[[ PROVIDED PASSAGE, beginning ]]

Delta Spirit
Ode To Sunshine


3.5
great

Review

by Rudy K. EMERITUS
January 6th, 2009 | 4 replies


Release Date: 2008 | Tracklist

Review Summary: Former noise punks trip out to the desert and return with a record drenched in white-boy soul and good old-fashioned roots rock.

Energy is one thing Delta Spirit decidedly does not lack. From the opening campfire sing-a-long of “Tomorrow Goes Away” to the brisk bar band vibe of single “Trashcan” to singer Matthew Vasquez’s unique, soulful howl, Delta Spirit is a band that cares about making impressively inspired music. Showing a fondness for American roots rock that wasn’t apparent in the band members’ previous noise punk work, Ode To Sunshine succeeds on Vasquez’s unquestionable passion and the musicians’ creative arrangements, and fails on those songs that don’t play to those strengths.

“Trashcan,” the first fully developed song on the album, is the sort of accomplishment that Delta Spirit spend the rest of the album trying to live up to. A lively rocker that propels itself on a ragtime piano melody and Vasquez’s ragged voice, it wouldn’t sound out of place blaring out of some desert saloon. The rhythm section is tight and the climactic choruses are what make rock great, all tinkly piano and a dirty guitar as Vasquez cathartically wails “my love is coming, I can barely hardly wait around.” If you ever needed a more fitting definition of immediacy, you have one now.

Delta Spirit keeps the vigor up on following track “People C’mon,” a track that relies on Vasquez’s powerful vocals to support it even more so than “Trashcan”, and he steps up to the plate admirably. The band shifts down a few gears on the slow strummer “House Built For Two,” a song that succeeds on a beautiful piano melody and some of Vasquez’s most heartfelt lyrics. You can practically picture a drunken, bearded piano man straight out of the Depression-era West belting this out to the equally hammered patrons.

[[ PROVIDED PASSAGE, end ]]
[[ INFORMATION SHOWN, beginning ]]

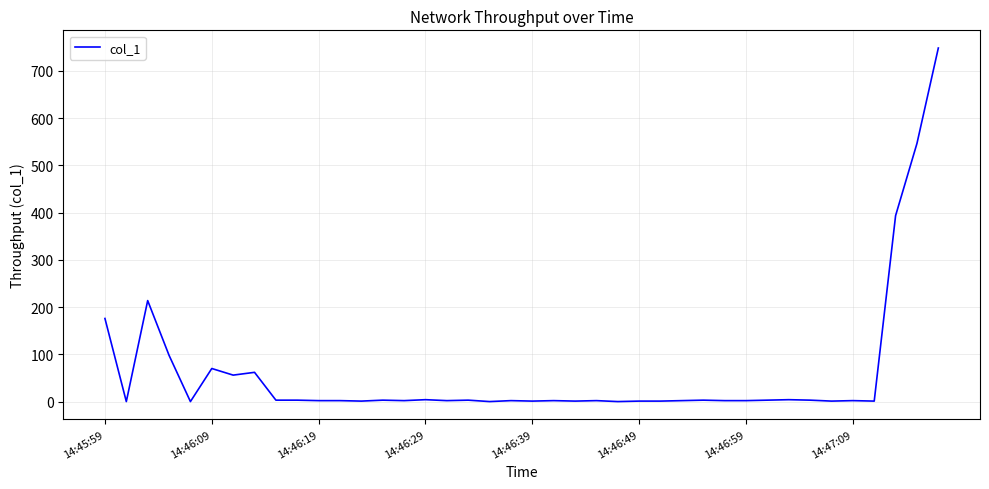

What is the maximum value shown in the chart?

748.5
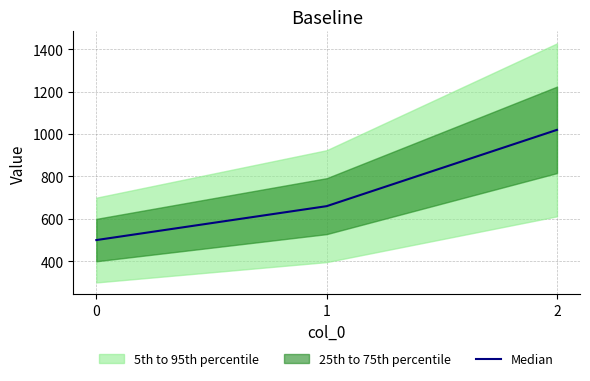

How many values are below 660?

1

[[ INFORMATION SHOWN, end ]]

▸ TO-DO ITEM A: Reproduce the portion of the Ode To Sunshine review starting with "Review Summary: Former" and going on through "to those strengths.".
▸ TO-DO ITEM B: Carry the Ode To Sunshine review forward from the point where it stops.

▸ TASK RESPONSE A:
Review Summary: Former noise punks trip out to the desert and return with a record drenched in white-boy soul and good old-fashioned roots rock.

Energy is one thing Delta Spirit decidedly does not lack. From the opening campfire sing-a-long of “Tomorrow Goes Away” to the brisk bar band vibe of single “Trashcan” to singer Matthew Vasquez’s unique, soulful howl, Delta Spirit is a band that cares about making impressively inspired music. Showing a fondness for American roots rock that wasn’t apparent in the band members’ previous noise punk work, Ode To Sunshine succeeds on Vasquez’s unquestionable passion and the musicians’ creative arrangements, and fails on those songs that don’t play to those strengths.

▸ TASK RESPONSE B:
After the following “Strange Vine,” a solid mid-tempo rocker with a shuffling beat and some fine drum work, however, the second half of Sunshine tends to lessen up on the gas pedal. “People, Turn Around” is slow, country-ish anti-war ballad that still works largely on its Dylanesque vibe, but “Parade” is a thumping rocker that never really picks up any major steam and never really rides away in an interesting direction, instead eating itself up in a standard instrumental freakout.

Vasquez’s lyrics also become more and more preachy as the album continues, particularly with the sentimental “Children,” and while “Bleeding Bells” is the kind of acoustic solo you would expect Vasquez to sing, it pales in comparison to the excitement and urgency of their more fleshed-out songs.

Luckily, Delta Spirit are the kind of band that has promise galore, as epitomized by the entire first half of Sunshine and the closing title track, a piano-stomping tune of musical optimism praising the good gospel of good ole American rock ‘n roll. In Delta Spirit’s universe, melody and talented songwriting are their God and Jesus, and Vasquez and company are their priests.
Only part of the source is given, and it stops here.